3. Acceptance after installation

• Take photo archive after expansion joint installation is complete
• Conduct airtightness test to verify no leakage
• Record the installation date, model number and operator in the running ledger

V. Common faults and preventive measures

Suggestions on operation and maintenance management

1. Daily inspection

• Check the appearance of the expansion joint every week for water seepage, bulging and abnormal vibration
• Observe the drainage situation and confirm that the drainage is smooth
• Check bolts for looseness or rust

2. Regular maintenance

• Full tightening of platen bolts quarterly
• Clean drain holes monthly to prevent clogging
• Check the anti-corrosion coating of the frame every six months, and repair it in time if any damage is found

3. Replacement cycle

The service life of non-metallic skin under the condition of clean flue gas is generally 3-5 years. The skin should be replaced as a whole when:

• Large-area aging brittleness of skin
• Repeated leak repair more than 2 times in the same location
• Insulation collapse leads to overtemperature of external surface

sum up

Clean flue gas outlet expansion joint is the key link of flue anti-corrosion in wet desulfurization system.

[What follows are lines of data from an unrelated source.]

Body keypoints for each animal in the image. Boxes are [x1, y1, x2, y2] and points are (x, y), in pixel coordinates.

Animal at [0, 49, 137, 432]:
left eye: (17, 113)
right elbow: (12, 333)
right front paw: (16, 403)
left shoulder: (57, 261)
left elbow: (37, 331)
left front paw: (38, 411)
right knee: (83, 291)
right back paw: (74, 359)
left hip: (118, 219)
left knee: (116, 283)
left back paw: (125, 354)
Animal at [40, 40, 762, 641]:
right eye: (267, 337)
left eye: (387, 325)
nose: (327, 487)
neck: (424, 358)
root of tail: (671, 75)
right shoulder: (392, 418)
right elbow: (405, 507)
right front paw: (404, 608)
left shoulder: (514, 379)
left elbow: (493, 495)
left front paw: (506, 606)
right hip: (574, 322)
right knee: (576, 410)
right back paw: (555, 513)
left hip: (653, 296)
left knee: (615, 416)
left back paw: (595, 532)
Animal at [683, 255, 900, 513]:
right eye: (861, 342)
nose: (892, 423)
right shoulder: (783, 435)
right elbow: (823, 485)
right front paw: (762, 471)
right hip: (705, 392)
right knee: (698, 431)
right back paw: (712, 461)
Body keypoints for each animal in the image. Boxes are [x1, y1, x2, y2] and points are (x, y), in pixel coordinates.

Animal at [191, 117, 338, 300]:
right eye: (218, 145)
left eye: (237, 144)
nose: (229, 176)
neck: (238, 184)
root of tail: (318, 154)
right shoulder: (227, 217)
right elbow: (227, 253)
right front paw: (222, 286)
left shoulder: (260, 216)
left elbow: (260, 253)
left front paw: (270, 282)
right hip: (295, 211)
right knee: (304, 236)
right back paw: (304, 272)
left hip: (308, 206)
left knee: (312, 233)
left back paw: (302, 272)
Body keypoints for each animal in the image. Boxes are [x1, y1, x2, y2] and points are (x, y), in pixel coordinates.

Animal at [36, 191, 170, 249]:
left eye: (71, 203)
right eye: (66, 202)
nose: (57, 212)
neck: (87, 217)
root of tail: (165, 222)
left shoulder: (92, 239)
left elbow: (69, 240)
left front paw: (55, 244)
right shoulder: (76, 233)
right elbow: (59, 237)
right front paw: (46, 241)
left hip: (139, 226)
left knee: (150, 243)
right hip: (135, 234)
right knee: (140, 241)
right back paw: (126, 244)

Because its working environment has the characteristics of low temperature and high humidity, strong corrosion and condensate accumulation, the following core principles must be followed in selection and maintenance:

• Material priority: the skin is made of fluororubber composite material, and the metal frame is made of heavy anticorrosive coating
• Structural optimization: Adopt groove filling technology to eliminate hidden dangers of water accumulation, set drainage holes to drain liquid in time
• Installation specification: Tighten bolts repeatedly to ensure sealing, and install strictly according to flow direction marks
• Regular maintenance: Establish inspection ledger, drain, tighten and clean regularly

A clean flue gas outlet expansion joint with reasonable design and standard installation can effectively avoid the phenomenon of "running, dripping and leaking" and ensure the long-term stable operation of desulfurization system. If you are planning a clean flue system or are facing frequent leakage of expansion joints, it is recommended to entrust a professional organization to conduct on-site survey and special design to solve the persistent corrosion leakage problem from the source.